[Date Prev][Date Next][Thread Prev][Thread Next] [Search] [Date Index] [Thread Index]

Re: [MacPerl] UTF8 conversion



On Sun, 14 May 2000 20:57:56 -0300, Arved Sandstrom wrote:

>At 01:32 PM 5/14/00 -0400, M. Christian Hanson wrote:
>>I am taking the output of the XML parser in macperl and want to push 
>>it into a text processor that is really itching for Latin-1 not the 
>>UTF8 that the xml parser hands me.  Any body have any advice?

>You can check the archives for this list, for one. This just came up 
>recently. Bart Lateur, if I recall correctly, has looked at this.

Says the guy who ported the Unicode::String module to MacPerl. See
<http://pudge.net/cgi-bin/mmp.plx>.

It's time that I put my code where my mouth is. I had only mentioned
that I got a solution, but I'm still having big problem with finalizing
it. There are so many ways to do that, and none looks ideal. Worse: the
code gets 5 times more complicated, than the bare essence of it.

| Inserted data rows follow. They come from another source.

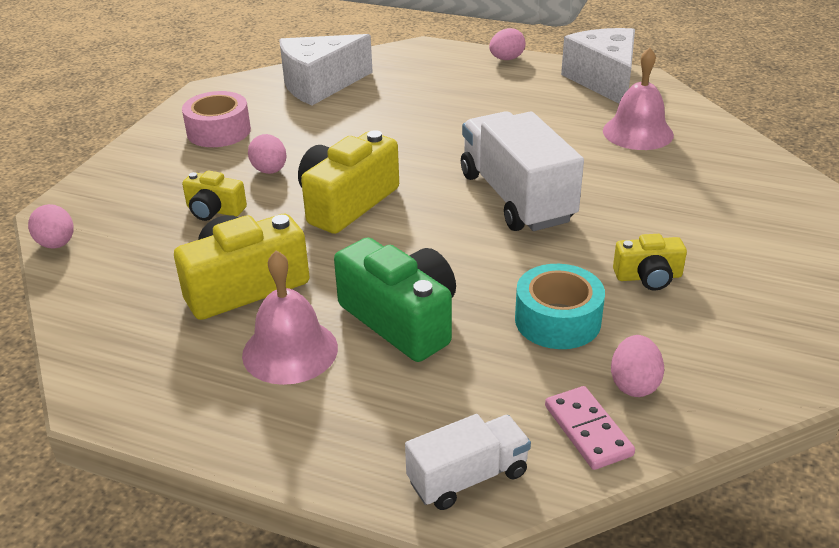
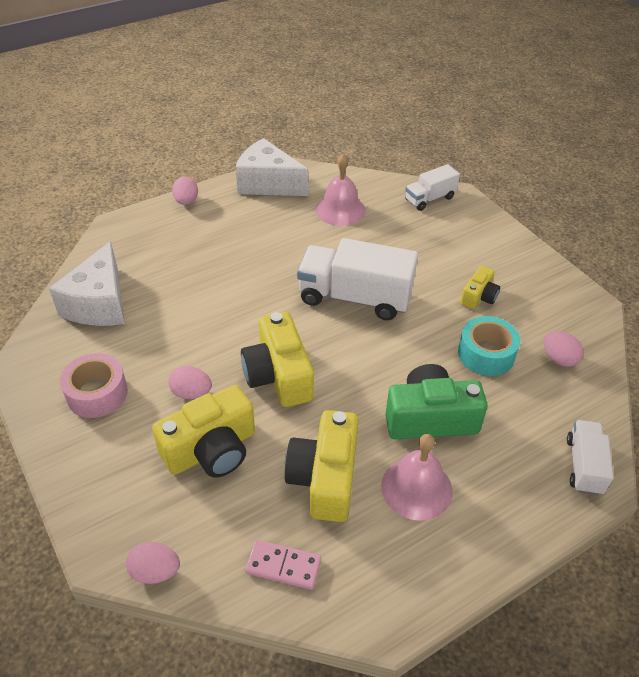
camera: 55 degrees left, 10 degrees up
(214, 210) = (211, 450): yellow camera -> yellow camera, size x1.82
(588, 430) = (580, 397): pink domino -> pink domino (283, 566)
(762, 175) = (430, 199): none -> white truck

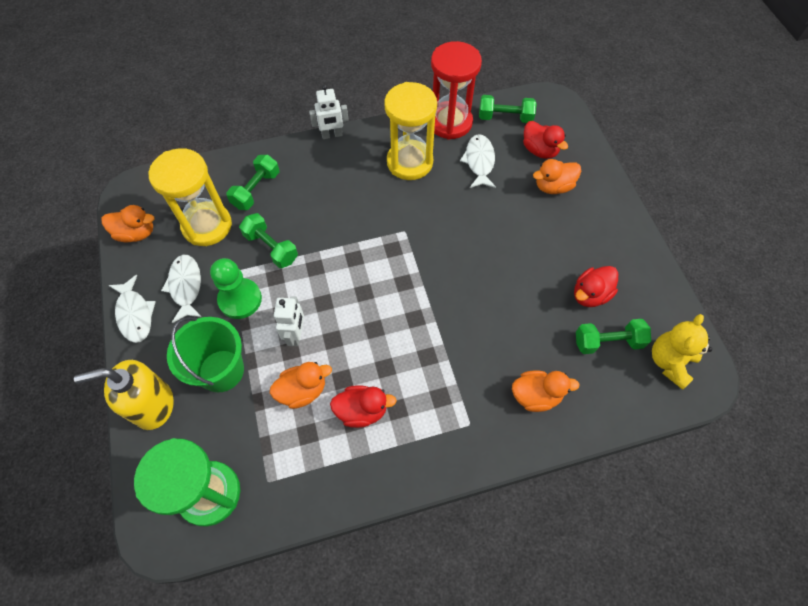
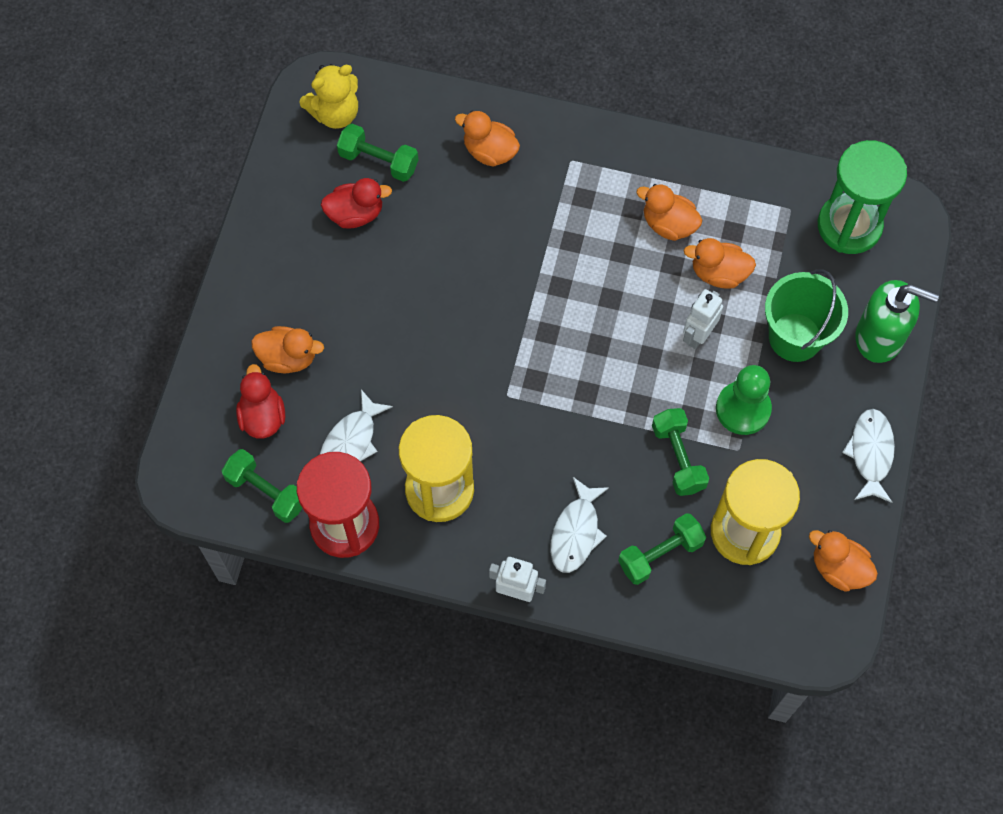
camera: 150 degrees left, 5 degrees up
(153, 405) = (879, 337): yellow soap dispenser -> green soap dispenser
(186, 286) = (800, 459): white fish -> white fish (576, 532)
(362, 411) = (668, 224): red duck -> orange duck

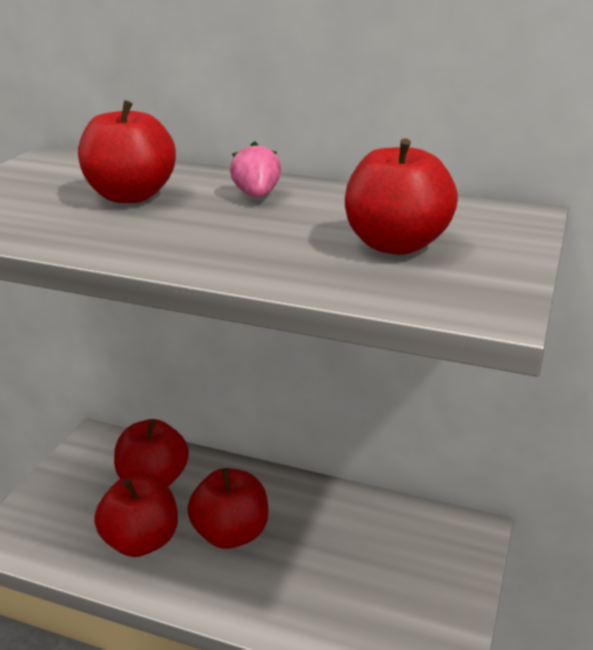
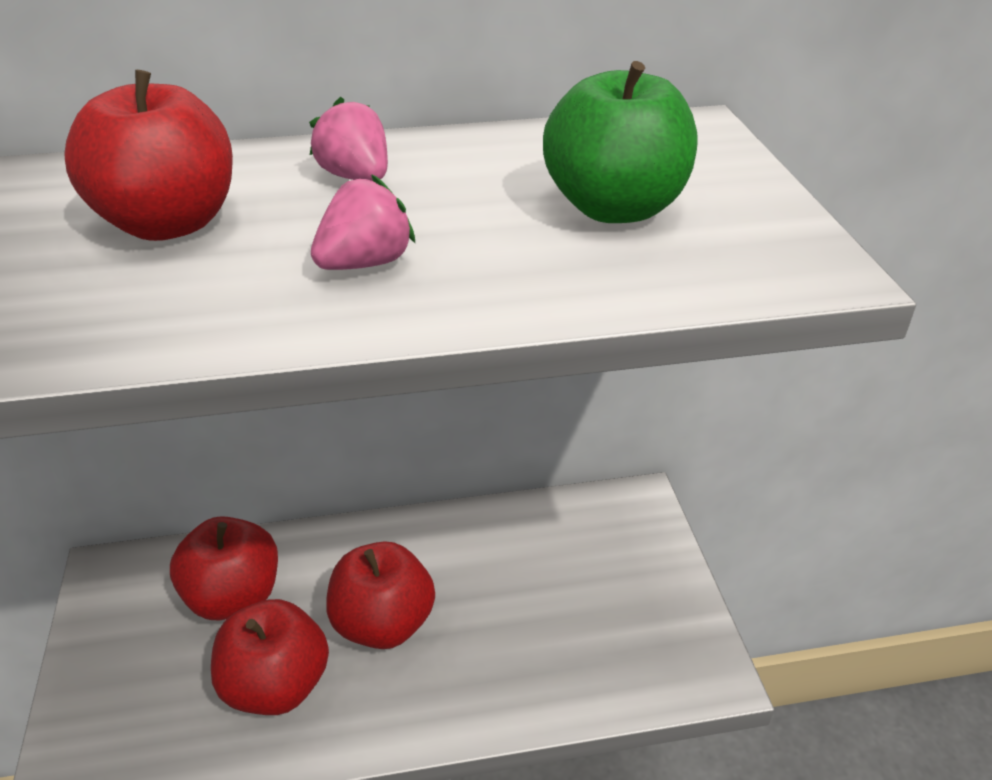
camera: 30 degrees left, 10 degrees up
(206, 237) = (365, 263): none -> pink strawberry
(395, 245) = (615, 208): red apple -> green apple

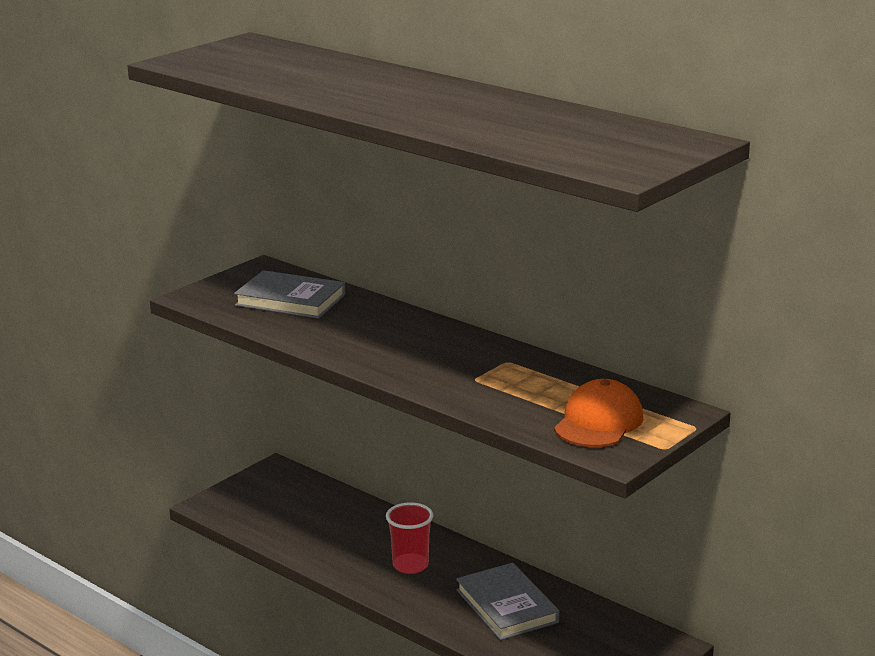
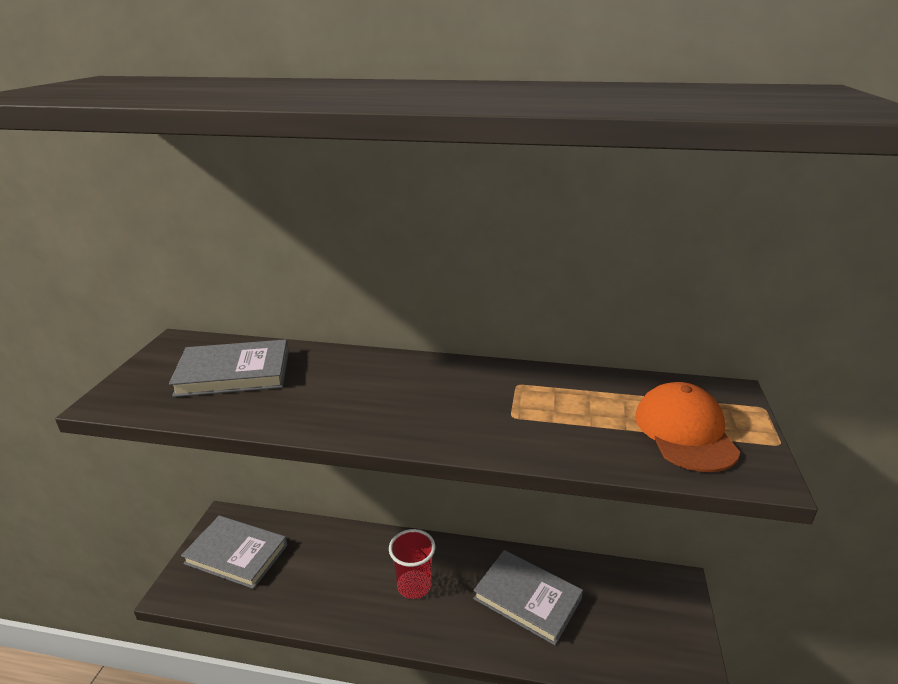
camera: 30 degrees left, 5 degrees up
(271, 497) = (236, 554): none -> grey book

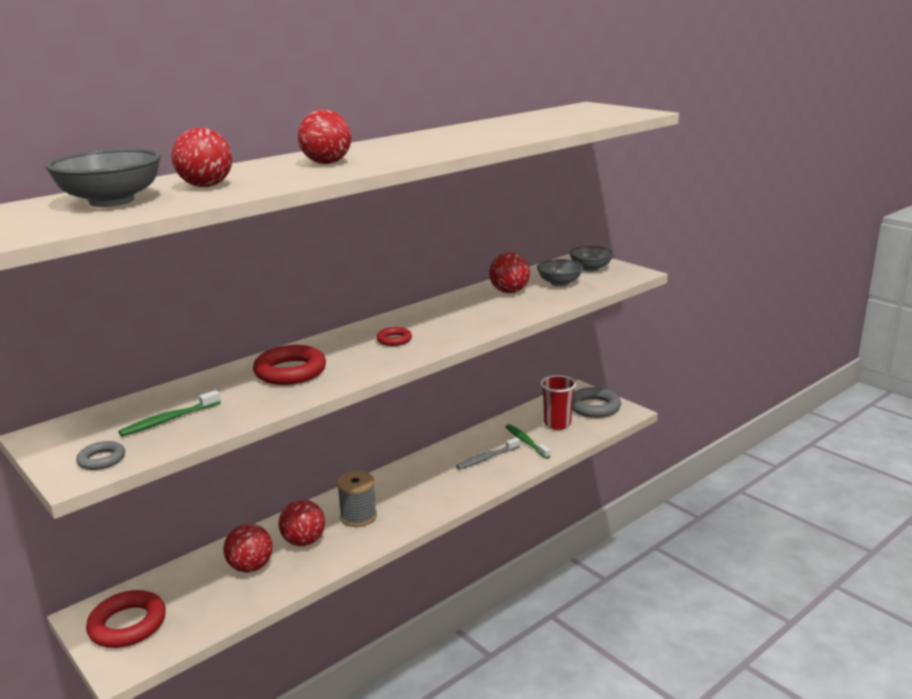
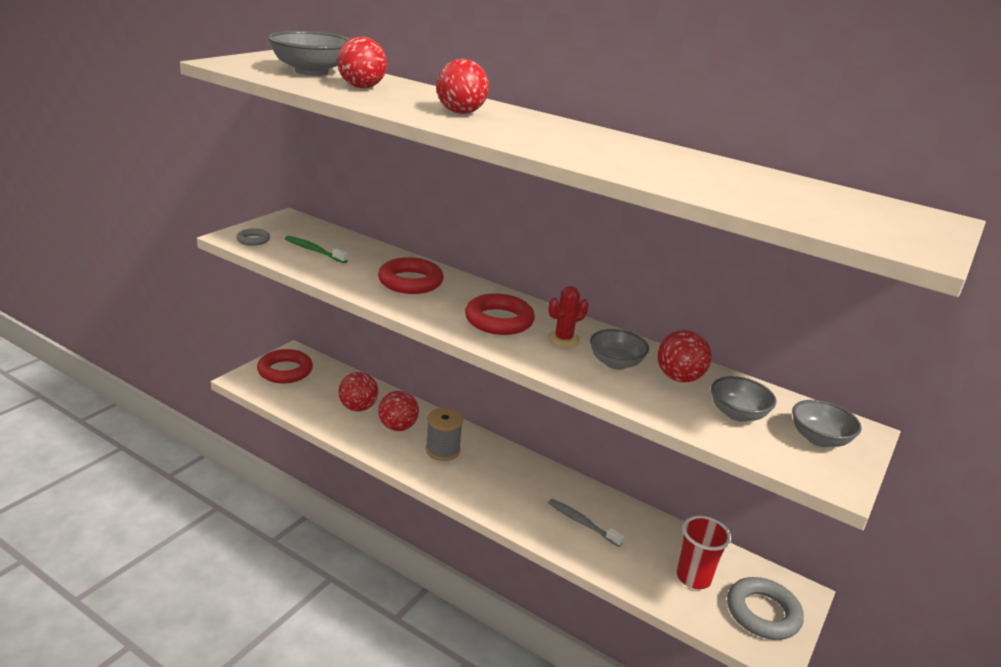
camera: 70 degrees right, 5 degrees up
(394, 340) = (499, 320): red ring -> red ring, size x1.88
(438, 320) = (563, 339): none -> red cactus
(482, 307) = (615, 363): none -> grey bowl
(526, 442) = (634, 552): green toothbrush -> none

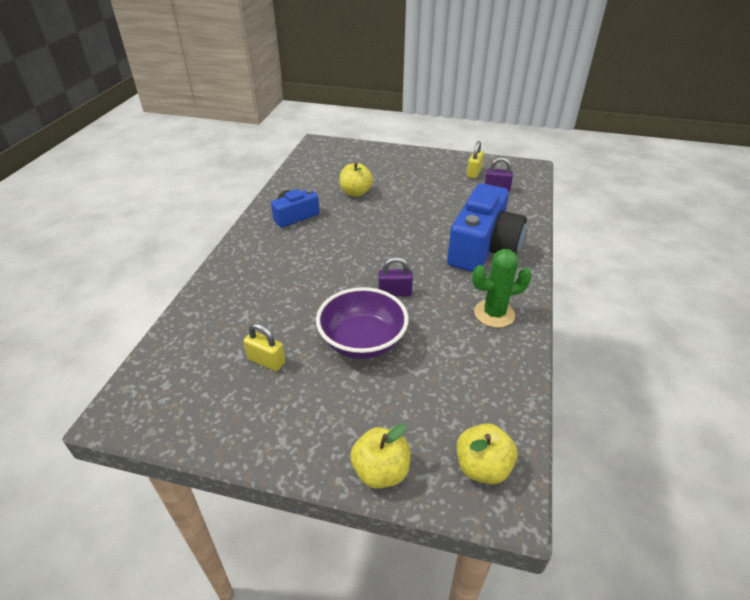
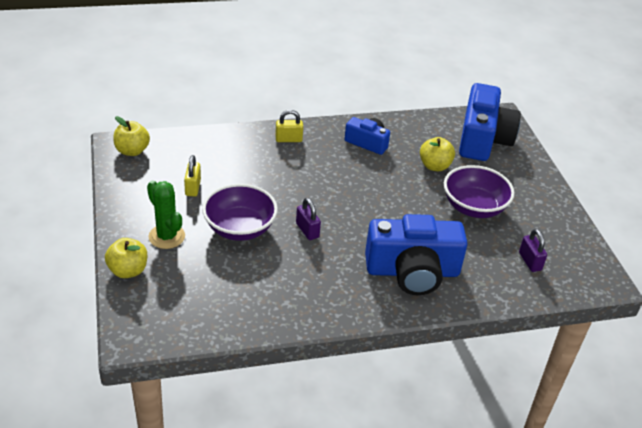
camera: 60 degrees right, 0 degrees up
(340, 160) = (483, 139): none -> blue camera
(420, 192) = (474, 207): none -> purple bowl
(474, 173) = (548, 237): yellow padlock -> yellow padlock (288, 139)
(482, 467) = (154, 320): yellow apple -> yellow apple (132, 151)
(494, 314) = (320, 297): green cactus -> green cactus (167, 236)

I posted some code in comp.lang.perl.misc, and the original module
author, Gisle Aas, pointed me to this module. I have taken a look at it,
but I just can't seem to get my brain to wrap around it. I simply don't
get it.

So here's the code again. I provide you with enough clues to finish it
off by yourself, in a way that YOU like.

The kernel of the code is this little function, that turns a 16-bits
Unicode character number, into a (multibyte) UTF-8 character.

  sub UTF8::chr {
      my $ord = 0+shift;
      if($ord && $ord < 0x80) {
          return chr $ord;
      } elsif ($ord < 0x800) {
          return pack 'C*', $ord>>6|0xC0, $ord&0x3F|0x80;
      } else {    # $ord <= 0xFFFF
          return pack 'C*', $ord>>12|0xE0, $ord>>6&0x3F|0x80,
            $ord&0x3F|0x80;
      }
  }

Of course, calling this function for every single to convert is rahter
inefficient. Since we're talking about only 128 different characters
that need conversion, a substitution pattern with a look-up encoder
hash, is a simple, compact and fast way of doing that. With an inverted
decoder hash, you can decode the UTF-8 back into the character set of
your own.

As you may know, the character codes of ISO-Latin-1 are the same as the
Unicode characters with code 0 through 255. So populating the encoder
hash is easy:

  my(%encode, %decode);

  for my $c (0, 128 .. 255) {
      $encode{chr $c} = UTF8::chr($c);
  }

  %decode = reverse %encode;

And finally, here are the functions that use these hashes to do the
actual conversion:

  sub L1ToUTF8 {   # encode
      my @arg = @_;
      for(@arg) {
          s/([\000\200-\377])/$encode{$1}/g;
      }
      return wantarray?@arg:$arg[-1];
  }

  sub UTF8ToL1 {   # decode
      my @arg = @_;
      for(@arg) {
          s/([\300-\377][\200-\277]+)/$decode{$1} ||
            (defined($decode{$1})?$decode{$1}:"\177$1")/ge;
      }
      return wantarray?@arg:$arg[-1];
  }

This last function does a rather efficient implementation of the
non-existent operator '??', which would have been a shortcut 'or' which
only continues if the LHS is not defined (as opposed to false).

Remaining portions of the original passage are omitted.